Items from a data source
- Opening Delimiter -
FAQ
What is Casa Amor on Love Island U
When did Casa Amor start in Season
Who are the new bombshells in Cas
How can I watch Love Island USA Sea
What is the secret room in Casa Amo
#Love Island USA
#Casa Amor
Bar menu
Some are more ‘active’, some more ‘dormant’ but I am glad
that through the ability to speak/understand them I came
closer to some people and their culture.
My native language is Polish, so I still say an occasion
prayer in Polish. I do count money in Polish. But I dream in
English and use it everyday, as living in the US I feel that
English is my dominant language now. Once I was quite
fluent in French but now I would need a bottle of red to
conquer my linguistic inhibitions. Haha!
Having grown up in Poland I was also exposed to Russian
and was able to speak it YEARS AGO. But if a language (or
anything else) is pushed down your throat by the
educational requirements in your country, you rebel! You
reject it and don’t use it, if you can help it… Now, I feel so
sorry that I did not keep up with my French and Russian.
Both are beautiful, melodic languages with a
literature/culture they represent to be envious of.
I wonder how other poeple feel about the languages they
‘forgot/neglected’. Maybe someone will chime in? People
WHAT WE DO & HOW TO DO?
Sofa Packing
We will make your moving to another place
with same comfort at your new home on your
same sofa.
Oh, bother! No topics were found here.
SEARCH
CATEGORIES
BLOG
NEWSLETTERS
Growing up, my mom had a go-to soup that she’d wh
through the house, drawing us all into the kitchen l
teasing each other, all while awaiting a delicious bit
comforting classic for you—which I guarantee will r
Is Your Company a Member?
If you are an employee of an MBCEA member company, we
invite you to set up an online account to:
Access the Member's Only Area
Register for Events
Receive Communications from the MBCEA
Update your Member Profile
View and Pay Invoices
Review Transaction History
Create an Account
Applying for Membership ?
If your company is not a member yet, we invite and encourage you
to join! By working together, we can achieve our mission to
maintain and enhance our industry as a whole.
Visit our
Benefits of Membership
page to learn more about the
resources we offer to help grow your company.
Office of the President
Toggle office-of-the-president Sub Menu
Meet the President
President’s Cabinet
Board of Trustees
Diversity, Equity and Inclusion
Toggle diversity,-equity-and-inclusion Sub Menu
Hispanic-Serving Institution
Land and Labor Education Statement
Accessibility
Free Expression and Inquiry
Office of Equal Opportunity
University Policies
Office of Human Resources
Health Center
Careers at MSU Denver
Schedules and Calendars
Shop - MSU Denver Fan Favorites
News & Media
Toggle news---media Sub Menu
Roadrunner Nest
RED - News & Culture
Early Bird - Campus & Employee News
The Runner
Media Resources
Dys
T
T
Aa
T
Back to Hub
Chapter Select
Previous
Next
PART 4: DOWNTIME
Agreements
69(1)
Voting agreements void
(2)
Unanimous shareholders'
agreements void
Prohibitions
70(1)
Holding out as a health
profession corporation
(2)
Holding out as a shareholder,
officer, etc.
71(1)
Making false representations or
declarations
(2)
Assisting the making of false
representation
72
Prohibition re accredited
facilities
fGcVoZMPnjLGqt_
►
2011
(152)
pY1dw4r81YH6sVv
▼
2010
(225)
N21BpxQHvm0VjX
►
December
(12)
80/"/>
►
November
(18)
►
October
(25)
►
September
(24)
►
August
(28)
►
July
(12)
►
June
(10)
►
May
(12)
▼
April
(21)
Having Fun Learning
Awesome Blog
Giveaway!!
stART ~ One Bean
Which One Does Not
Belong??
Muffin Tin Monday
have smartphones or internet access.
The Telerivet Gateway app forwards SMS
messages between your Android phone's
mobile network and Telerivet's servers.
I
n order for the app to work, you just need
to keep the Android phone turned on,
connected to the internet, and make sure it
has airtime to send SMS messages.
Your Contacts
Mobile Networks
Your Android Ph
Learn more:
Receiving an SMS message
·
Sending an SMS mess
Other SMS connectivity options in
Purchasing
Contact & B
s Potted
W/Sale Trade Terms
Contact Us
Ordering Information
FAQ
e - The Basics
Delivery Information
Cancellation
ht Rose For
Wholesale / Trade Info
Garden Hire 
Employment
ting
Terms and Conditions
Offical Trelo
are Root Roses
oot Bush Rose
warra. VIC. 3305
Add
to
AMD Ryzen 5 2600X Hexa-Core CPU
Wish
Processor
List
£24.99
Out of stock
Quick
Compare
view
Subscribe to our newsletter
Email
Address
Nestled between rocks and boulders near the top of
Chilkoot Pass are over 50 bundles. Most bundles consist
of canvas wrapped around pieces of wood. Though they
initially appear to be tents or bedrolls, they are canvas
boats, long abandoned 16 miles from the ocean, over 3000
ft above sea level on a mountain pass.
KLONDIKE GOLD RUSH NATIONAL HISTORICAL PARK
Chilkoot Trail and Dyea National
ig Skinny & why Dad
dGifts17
- Closing Delimiter -
Job item | Put every line of the items above into a Markdown table with the columns "Row" and "Text", numbering the rows in order. Leave out blank lines.

Solution to this exercise |
| Row | Text |
|---|---|
| 1 | FAQ |
| 2 | What is Casa Amor on Love Island U |
| 3 | When did Casa Amor start in Season |
| 4 | Who are the new bombshells in Cas |
| 5 | How can I watch Love Island USA Sea |
| 6 | What is the secret room in Casa Amo |
| 7 | #Love Island USA |
| 8 | #Casa Amor |
| 9 | Bar menu |
| 10 | Some are more ‘active’, some more ‘dormant’ but I am glad |
| 11 | that through the ability to speak/understand them I came |
| 12 | closer to some people and their culture. |
| 13 | My native language is Polish, so I still say an occasion |
| 14 | prayer in Polish. I do count money in Polish. But I dream in |
| 15 | English and use it everyday, as living in the US I feel that |
| 16 | English is my dominant language now. Once I was quite |
| 17 | fluent in French but now I would need a bottle of red to |
| 18 | conquer my linguistic inhibitions. Haha! |
| 19 | Having grown up in Poland I was also exposed to Russian |
| 20 | and was able to speak it YEARS AGO. But if a language (or |
| 21 | anything else) is pushed down your throat by the |
| 22 | educational requirements in your country, you rebel! You |
| 23 | reject it and don’t use it, if you can help it… Now, I feel so |
| 24 | sorry that I did not keep up with my French and Russian. |
| 25 | Both are beautiful, melodic languages with a |
| 26 | literature/culture they represent to be envious of. |
| 27 | I wonder how other poeple feel about the languages they |
| 28 | ‘forgot/neglected’. Maybe someone will chime in? People |
| 29 | WHAT WE DO & HOW TO DO? |
| 30 | Sofa Packing |
| 31 | We will make your moving to another place |
| 32 | with same comfort at your new home on your |
| 33 | same sofa. |
| 34 | Oh, bother! No topics were found here. |
| 35 | SEARCH |
| 36 | CATEGORIES |
| 37 | BLOG |
| 38 | NEWSLETTERS |
| 39 | Growing up, my mom had a go-to soup that she’d wh |
| 40 | through the house, drawing us all into the kitchen l |
| 41 | teasing each other, all while awaiting a delicious bit |
| 42 | comforting classic for you—which I guarantee will r |
| 43 | Is Your Company a Member? |
| 44 | If you are an employee of an MBCEA member company, we |
| 45 | invite you to set up an online account to: |
| 46 | Access the Member's Only Area |
| 47 | Register for Events |
| 48 | Receive Communications from the MBCEA |
| 49 | Update your Member Profile |
| 50 | View and Pay Invoices |
| 51 | Review Transaction History |
| 52 | Create an Account |
| 53 | Applying for Membership ? |
| 54 | If your company is not a member yet, we invite and encourage you |
| 55 | to join! By working together, we can achieve our mission to |
| 56 | maintain and enhance our industry as a whole. |
| 57 | Visit our |
| 58 | Benefits of Membership |
| 59 | page to learn more about the |
| 60 | resources we offer to help grow your company. |
| 61 | Office of the President |
| 62 | Toggle office-of-the-president Sub Menu |
| 63 | Meet the President |
| 64 | President’s Cabinet |
| 65 | Board of Trustees |
| 66 | Diversity, Equity and Inclusion |
| 67 | Toggle diversity,-equity-and-inclusion Sub Menu |
| 68 | Hispanic-Serving Institution |
| 69 | Land and Labor Education Statement |
| 70 | Accessibility |
| 71 | Free Expression and Inquiry |
| 72 | Office of Equal Opportunity |
| 73 | University Policies |
| 74 | Office of Human Resources |
| 75 | Health Center |
| 76 | Careers at MSU Denver |
| 77 | Schedules and Calendars |
| 78 | Shop - MSU Denver Fan Favorites |
| 79 | News & Media |
| 80 | Toggle news---media Sub Menu |
| 81 | Roadrunner Nest |
| 82 | RED - News & Culture |
| 83 | Early Bird - Campus & Employee News |
| 84 | The Runner |
| 85 | Media Resources |
| 86 | Dys |
| 87 | T |
| 88 | T |
| 89 | Aa |
| 90 | T |
| 91 | Back to Hub |
| 92 | Chapter Select |
| 93 | Previous |
| 94 | Next |
| 95 | PART 4: DOWNTIME |
| 96 | Agreements |
| 97 | 69(1) |
| 98 | Voting agreements void |
| 99 | (2) |
| 100 | Unanimous shareholders' |
| 101 | agreements void |
| 102 | Prohibitions |
| 103 | 70(1) |
| 104 | Holding out as a health |
| 105 | profession corporation |
| 106 | (2) |
| 107 | Holding out as a shareholder, |
| 108 | officer, etc. |
| 109 | 71(1) |
| 110 | Making false representations or |
| 111 | declarations |
| 112 | (2) |
| 113 | Assisting the making of false |
| 114 | representation |
| 115 | 72 |
| 116 | Prohibition re accredited |
| 117 | facilities |
| 118 | fGcVoZMPnjLGqt_ |
| 119 | ► |
| 120 | 2011 |
| 121 | (152) |
| 122 | pY1dw4r81YH6sVv |
| 123 | ▼ |
| 124 | 2010 |
| 125 | (225) |
| 126 | N21BpxQHvm0VjX |
| 127 | ► |
| 128 | December |
| 129 | (12) |
| 130 | 80/"/> |
| 131 | ► |
| 132 | November |
| 133 | (18) |
| 134 | ► |
| 135 | October |
| 136 | (25) |
| 137 | ► |
| 138 | September |
| 139 | (24) |
| 140 | ► |
| 141 | August |
| 142 | (28) |
| 143 | ► |
| 144 | July |
| 145 | (12) |
| 146 | ► |
| 147 | June |
| 148 | (10) |
| 149 | ► |
| 150 | May |
| 151 | (12) |
| 152 | ▼ |
| 153 | April |
| 154 | (21) |
| 155 | Having Fun Learning |
| 156 | Awesome Blog |
| 157 | Giveaway!! |
| 158 | stART ~ One Bean |
| 159 | Which One Does Not |
| 160 | Belong?? |
| 161 | Muffin Tin Monday |
| 162 | have smartphones or internet access. |
| 163 | The Telerivet Gateway app forwards SMS |
| 164 | messages between your Android phone's |
| 165 | mobile network and Telerivet's servers. |
| 166 | I |
| 167 | n order for the app to work, you just need |
| 168 | to keep the Android phone turned on, |
| 169 | connected to the internet, and make sure it |
| 170 | has airtime to send SMS messages. |
| 171 | Your Contacts |
| 172 | Mobile Networks |
| 173 | Your Android Ph |
| 174 | Learn more: |
| 175 | Receiving an SMS message |
| 176 | · |
| 177 | Sending an SMS mess |
| 178 | Other SMS connectivity options in |
| 179 | Purchasing |
| 180 | Contact & B |
| 181 | s Potted |
| 182 | W/Sale Trade Terms |
| 183 | Contact Us |
| 184 | Ordering Information |
| 185 | FAQ |
| 186 | e - The Basics |
| 187 | Delivery Information |
| 188 | Cancellation |
| 189 | ht Rose For |
| 190 | Wholesale / Trade Info |
| 191 | Garden Hire  |
| 192 | Employment |
| 193 | ting |
| 194 | Terms and Conditions |
| 195 | Offical Trelo |
| 196 | are Root Roses |
| 197 | oot Bush Rose |
| 198 | warra. VIC. 3305 |
| 199 | Add |
| 200 | to |
| 201 | AMD Ryzen 5 2600X Hexa-Core CPU |
| 202 | Wish |
| 203 | Processor |
| 204 | List |
| 205 | £24.99 |
| 206 | Out of stock |
| 207 | Quick |
| 208 | Compare |
| 209 | view |
| 210 | Subscribe to our newsletter |
| 211 | Email |
| 212 | Address |
| 213 | Nestled between rocks and boulders near the top of |
| 214 | Chilkoot Pass are over 50 bundles. Most bundles consist |
| 215 | of canvas wrapped around pieces of wood. Though they |
| 216 | initially appear to be tents or bedrolls, they are canvas |
| 217 | boats, long abandoned 16 miles from the ocean, over 3000 |
| 218 | ft above sea level on a mountain pass. |
| 219 | KLONDIKE GOLD RUSH NATIONAL HISTORICAL PARK |
| 220 | Chilkoot Trail and Dyea National |
| 221 | ig Skinny & why Dad |
| 222 | dGifts17 |